According to the New York Post, a new lawsuit demands that the state stop using the word "inmate" because it is offensive to inmates the imprisoned the involuntarily freedom-challenged. Or, at least, the plaintiff demands that the state stop referring to her brother that way, alleging that he has suffered extreme mental anguish because, according to her, the word "inmate" implies that he has been "locked up for the purpose of mating with other men."
By doing this, the plaintiff apparently hopes to protect her brother's reputation from this "disgraceful" implication.

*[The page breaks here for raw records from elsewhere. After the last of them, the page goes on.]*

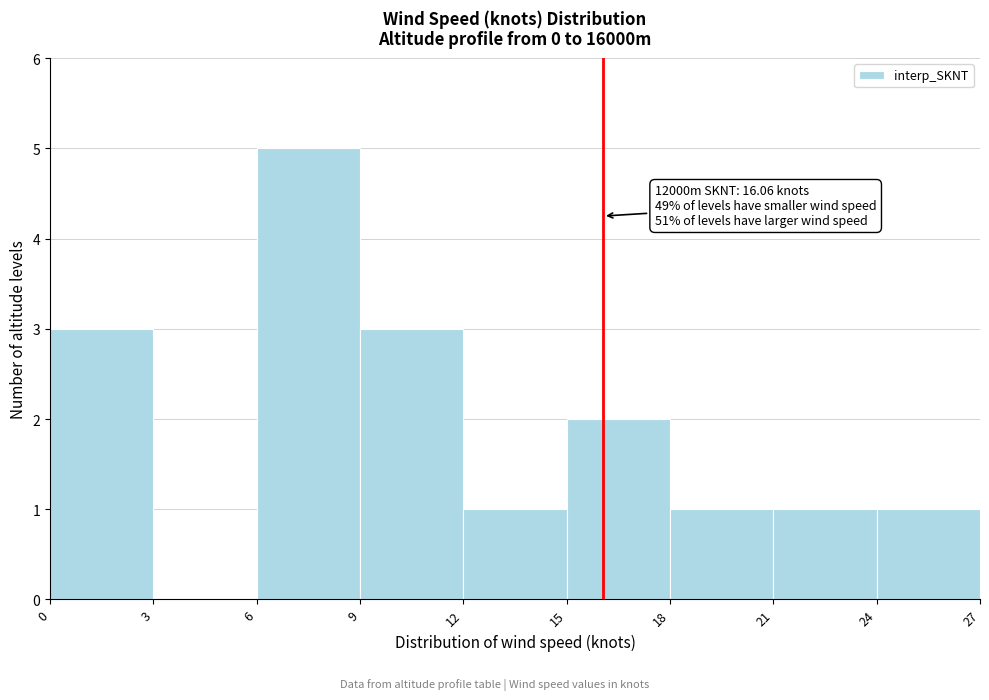

Which range on the x-axis has the tallest bar?

6 to 9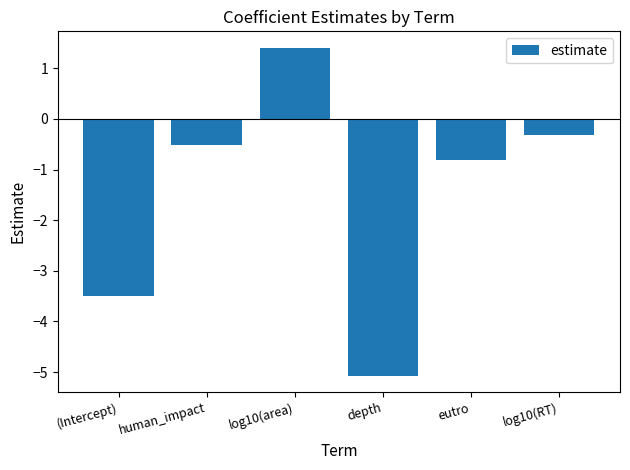

Rank the categories by value from highest to lowest.

log10(area), log10(RT), human_impact, eutro, (Intercept), depth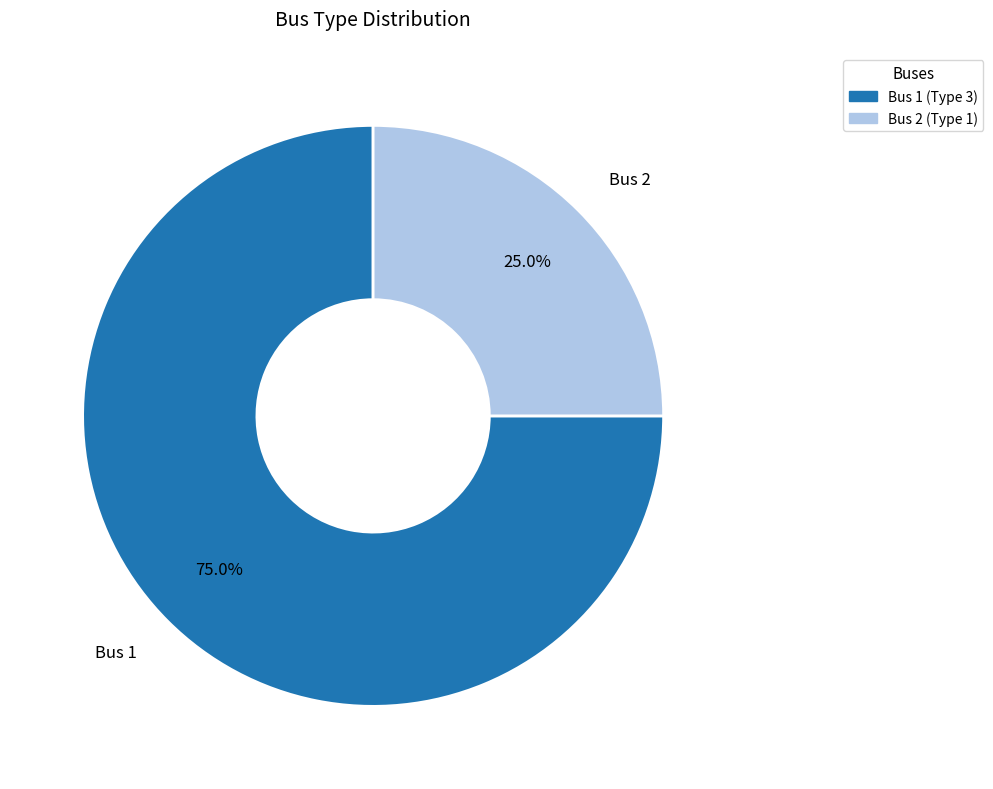

The Bus 1 slice represents 70% of the pie. True or false?

False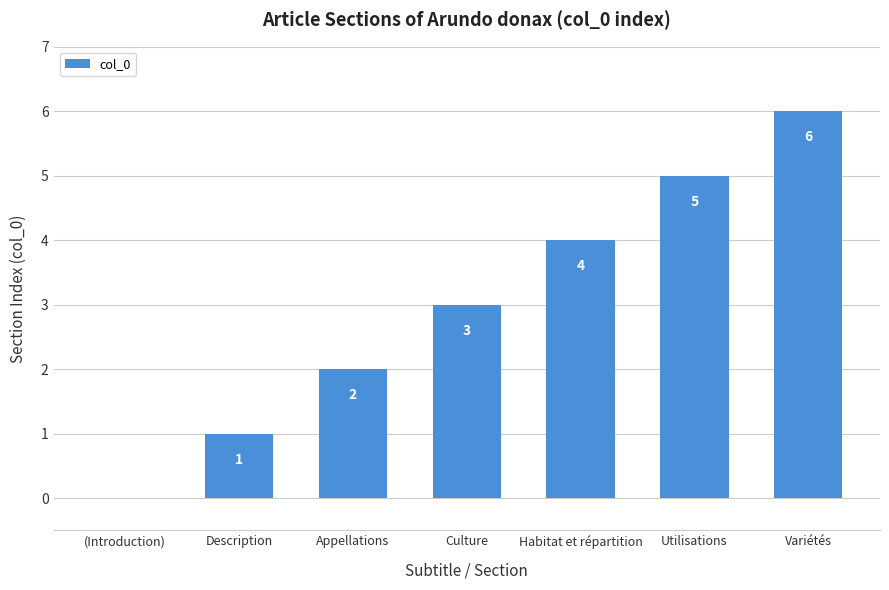

At which label is the value closest to 3?

Culture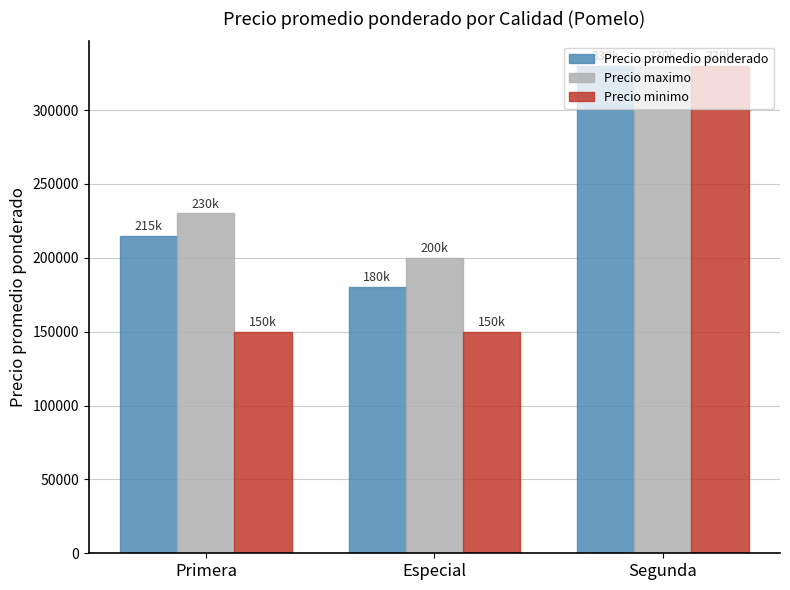

What is the label of the 1st bar from the right?

Segunda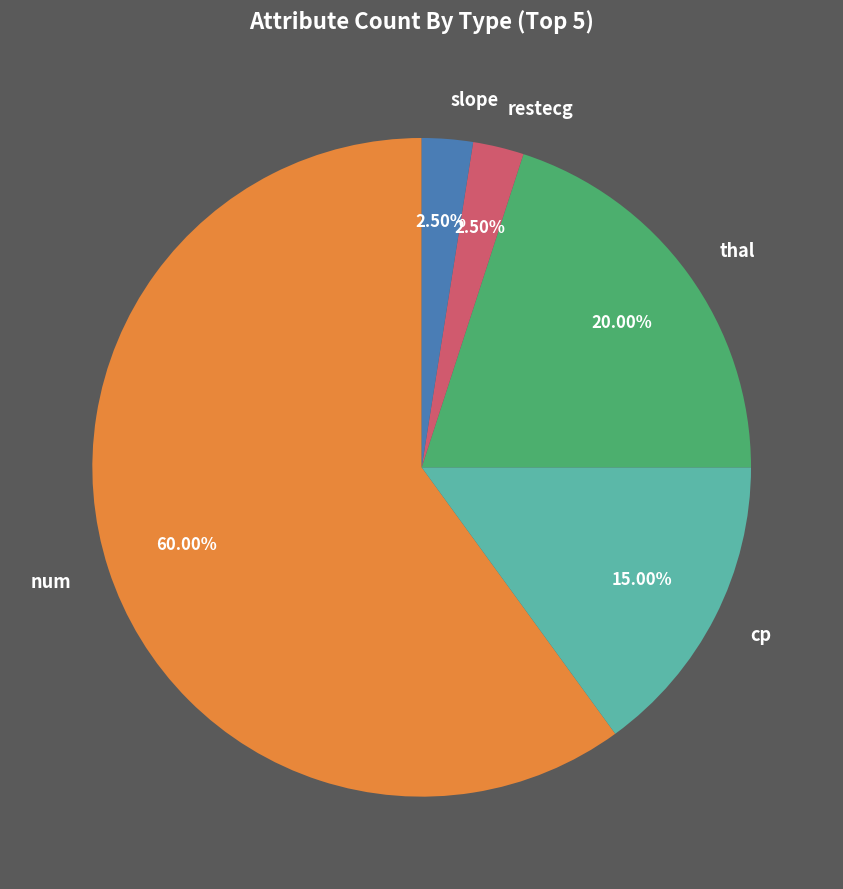

Is it true that num is 60% of the pie?

True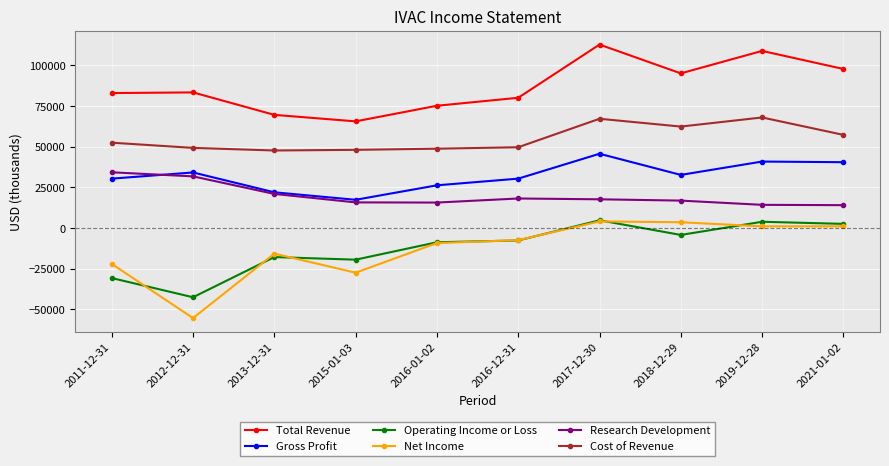

What are all the series names shown in the legend?

Total Revenue, Gross Profit, Operating Income or Loss, Net Income, Research Development, Cost of Revenue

In a related story, her brother is a convicted murderer.
"To me," the plaintiff told the Post, "it just sounded very wrong [to apply the label "inmate" to a murderer doing 25-to-life for shooting someone in the head during a drug deal]." This argument would be vulnerable to what we lawyers call the Who Cares Defense if it could get past the fact that "inmate" doesn't mean or imply anything of the kind, nor has it ever. According to the Oxford English Dictionary, the word derives from "inn-mate," or "one who occupies a dwelling [e.g. an inn] along with others," not "one who goes to an inn in order to mate." So the Complete Lack of Factual Support Defense would also be available.
Plaintiff also has issues with the statute of limitations and her lack of standing to assert claims on behalf of her brother, but those first two are both more comical and probably sufficient.
Also comical: the demand for $50 million in damages. Comically low, that is. If you're going to go through all the effort to file a case this weak, at least take a shot at the record, which I believe is still $1.784 septillion.
Update: I confirmed via PACER that this is an actual case filed recently in the Eastern District of New York (Brooklyn). One-page complaint, pro se filing, $50 million demand.